__ОТРЫВОК СО СТРАНИЦЫ__:
◇ ◇ ◇

Кантор снова завел нас в мир, противоречащий интуиции. Дроби, хоть их и бесконечно много, ответственны только за очень малую, просто крохотную часть числовой прямой. Они рассыпаны там гораздо реже, чем числа того другого типа, которые в основном и составляют числовую прямую, — числа, которые нельзя выразить в виде обыкновенной дроби, то есть наши старые друзья — иррациональные числа. Оказывается, что иррациональные числа сидят на числовой прямой настолько плотно, что в любом конечном интервале их больше, чем дробей на всей числовой прямой.
Мы определили с как число точек на числовой прямой, заключенных в интервале между 0 и 1. Сколь много точек имеется между 0 и 2 или между 0 и 100? В точности c. На самом деле между любыми двумя точками на числовой прямой имеется ровно c точек, независимо от того, насколько далеко друг от друга располагаются выбранные концы. Но еще более поразительным является то, что совокупность точек на всей числовой прямой также есть c, что видно из следующего доказательства, проиллюстрированного на рисунке.
Наша цель — показать, что имеется взаимнооднозначное соответствие между точками, лежащими между 0 и 1, и точками на всей числовой прямой. Для этого найдем для каждой точки на числовой прямой пару из отрезка от 0 до 1. Сначала нарисуем полуокружность, висящую над этим отрезком. Эта полуокружность играет роль посредника в том плане, что она организует в пары точки, лежащие между 0 и 1, и точки на всей числовой прямой. Возьмем любую точку на числовой прямой, обозначенную буквой а, и проведем прямую линию из a к центру окружности. Эта прямая пересекает полуокружность в точке, которая единственным образом определяет расстояние между 0 и 1, обозначенное a', если провести прямую вертикально вниз до пересечения с числовой прямой. Организуем пару из каждой точки a и точки a', которая однозначно определяется для нее указанным выше способом. Когда выбранная точка а устремляется к плюс бесконечности, соответствующая точка между 0 и 1 приближается к 1, а когда выбранная точка устремляется к минус бесконечности, соответствующая точка приближается к 0. Если каждую точку на числовой прямой можно соединить в пару с единственной точкой, лежащей между 0 и 1, и наоборот, то, значит, число точек на числовой прямой равно числу точек, лежащих между 0 и 1.

◇ ◇ ◇

__ИСХОДНЫЕ МАТЕРИАЛЫ__:
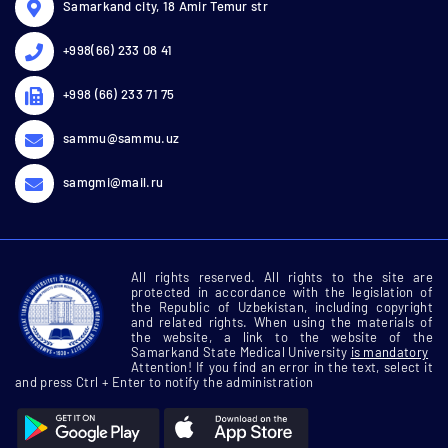
Samarkand city, 18 Amir Temur str
+998(66) 233 08 41
+998 (66) 233 71 75
sammu@sammu.uz
samgmi@mail.ru
All rights reserved. All rights to the site are
protected in accordance with the legislation of
the Republic of Uzbekistan, including copyright
and related rights. When using the materials of
the website, a link to the website of the
Samarkand State Medical University
is mandatory
Attention! If you find an error in the text, select it
and press Ctrl + Enter to notify the administration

◇ ◇ ◇

__ЗАДАНИЯ__:
(A) Ответьте по тексту о числовой прямой на три вопроса:
(i) Как называются числа, которые нельзя записать обыкновенной дробью?
(ii) Сколько точек лежит между 0 и 100?
(iii) К какому числу приближается точка на отрезке от 0 до 1, когда точка a уходит к плюс бесконечности?
(B) Продолжите текст о числовой прямой после его последнего предложения.

__ОТВЕТЫ__:
(A)
(i) Иррациональные числа.
(ii) В точности c.
(iii) К 1.

(B)
Различие между ℵ0 и c — это различие между числом точек на числовой прямой, представимых в виде дробей, и полным числом точек, включая дроби и иррациональные числа. Однако разрыв между ℵ0 и c столь огромен, что если бы мы наугад выбирали точки на числовой прямой, то вероятность выбрать дробь была бы равна нулю. По сравнению с несчетной бесконечностью иррациональных чисел дробей, можно сказать, попросту очень мало.
С каким бы трудом идеи Кантора ни воспринимались поначалу, история реабилитировала его трактовку числа алеф; не только сам алеф прижился среди чисел практически повсеместно, но и зигзаговые и диагональные доказательства по всеобщему признанию были провозглашены наиболее яркими во всей математике. Давид Гильберт заявил, что «никто не изгонит нас из рая, созданного Кантором».
К несчастью для Кантора, этот рай стоил ему дорого — он заплатил за него своим душевным здоровьем. Поправившись после первого срыва, ученый стал уделять больше внимания другим предметам, таким как теология и история эпохи Елизаветы, и пришел к убеждению, что автором пьес Уильяма Шекспира на самом деле был ученый Фрэнсис Бэкон. Доказательство этой гипотезы стало для Кантора личным крестовым походом, идеей фикс, определявшей его все более странное поведение. В 1911 году Кантора пригласили в Университет Сент-Эндрюс прочитать лекцию по математике. Представ перед публикой, он с жаром принялся обсуждать свои теории о Шекспире и Бэконе, чем немало смутил собравшихся, ожидавших услышать о последних достижениях математической мысли. Кантор испытал еще несколько тяжелых приступов депрессии и много времени проводил в больнице. Умер выдающийся математик в 1918 году.
Набожный лютеранин, Кантор вел широкую переписку с духовными лицами по поводу значимости своих результатов. Он полагал, что его подход к бесконечности продемонстрировал ее постигаемость человеческим разумом, а поэтому подвел человека ближе к Богу. Среди предков Кантора были и евреи, что, как полагают многие, повлияло на его выбор буквы алеф в качестве символа для бесконечности: великий математик мог знать, что в мистической еврейской традиции Каббалы алеф обозначает высшее проявление Бога. Сам же Кантор говорил, что гордится своим выбором алефа, поскольку эта буква, первая буква древнееврейского алфавита, — очень подходящий символ для нового начала.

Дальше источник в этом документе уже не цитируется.